Aww bless him! He does look funny though


----------



## meaggiedear (Nov 20, 2011)

Roo is a her. A diva her at that. Haha.


----------



## Annie (Nov 20, 2009)

Ha ha cute! But the crest seems fine to me really....maybe I just don't know what Roo's crest normally looks like? :blush:


----------



## JaimeS (Nov 28, 2011)

Emotional abuse!! You and Meagan need to stop making your birds feel bad about themselves! 

Seriously though, adorable as always!


----------



## bjknight93 (Nov 13, 2011)

Roo is always super cute!


----------



## enigma731 (Aug 12, 2011)

Thanks, guys.
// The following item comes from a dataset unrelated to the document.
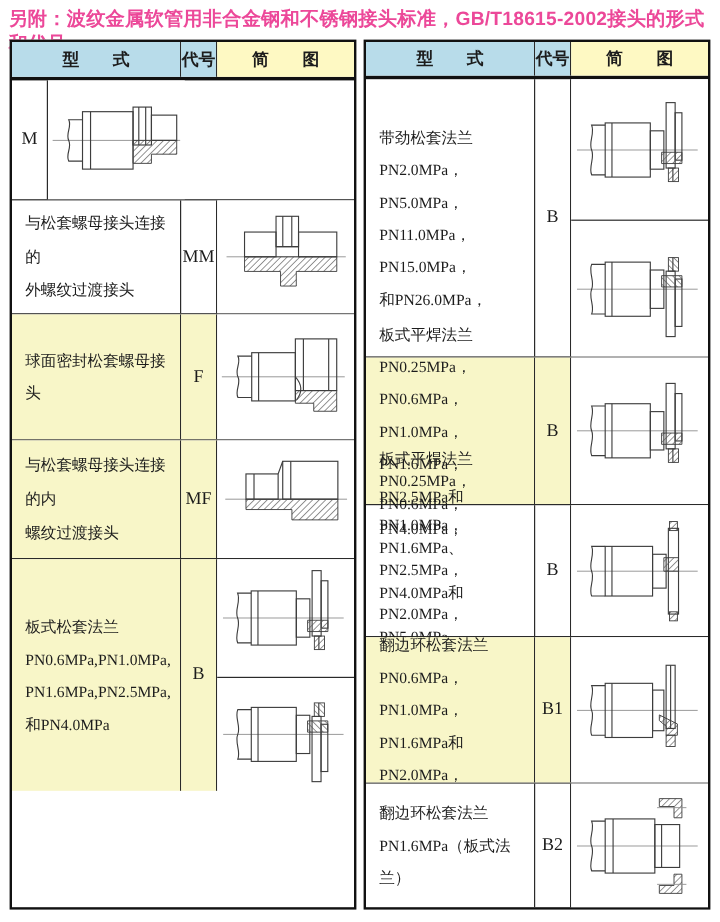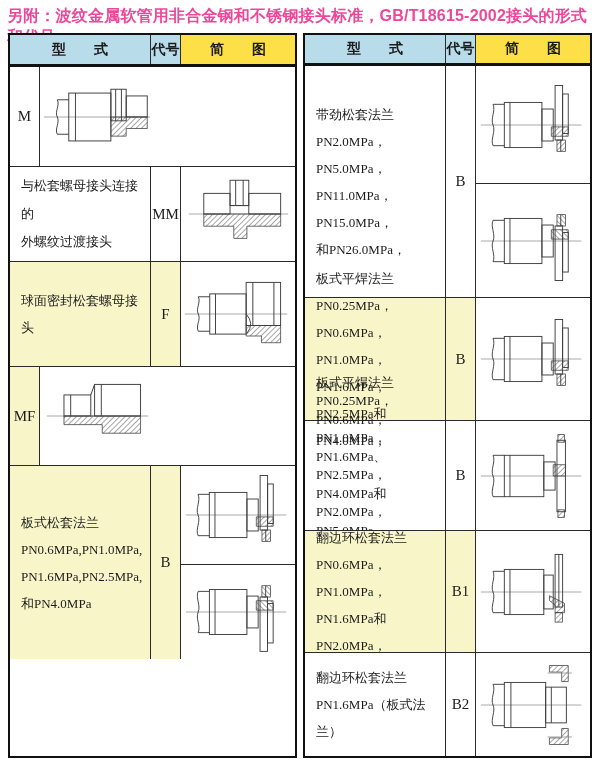"简 图" .hdr .c-diag { background: #fde047 -> #fef9c3 }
I just love how disgruntled she looks when her head is all wet. And it always takes longer to dry than the rest of her, because she insists on sticking her nose straight in the water and getting it soaked.


----------



## sunnysmom (Sep 23, 2011)

Haha! Cute little Roo.


----------



## enigma731 (Aug 12, 2011)

I also like that you can see her beautiful pearls really well in these pics.  I can't decide if I think she's an incomplete pearl, or if she's just permanently missing some of her pearled feathers.


----------



## JaimeS (Nov 28, 2011)

Her pearls are pretty! Could she be pearl pied? Casey said that Zoey is at least split pied since her eyes are blue and I know Roo' are even bluer than Zoey's.


----------



## enigma731 (Aug 12, 2011)

Yeah, I think she is.


----------



## roxy culver (May 27, 2010)

She very well could be a incomplete pearl pied lol. Super cute!


----------



## enigma731 (Aug 12, 2011)

I guess we'll never know, since there's no way to tell what she would have looked like if she hadn't been plucked. But she's a gorgeous diva no matter what!


----------



## JaimeS (Nov 28, 2011)

She sure is!


----------



## northernfog (Dec 14, 2010)

I've got to add, 
Roo is one adorable tiel, everytime I look at one of her pictures I get a smile in my face! :blush: 
Bless her!


----------



## Loopy Lou (Jul 26, 2012)

meaggiedear said:


> Roo is a her. A diva her at that. Haha.


Oh dear i always seem to get the sexes wrong unless it's immediately obvious.

My apologies Miss Roo!

.... But ya still look funny


----------



## lperry82 (Aug 2, 2010)

Aww bless too cute


----------



## sangs_becky (Jun 25, 2012)

Roo is such a sweet baby


----------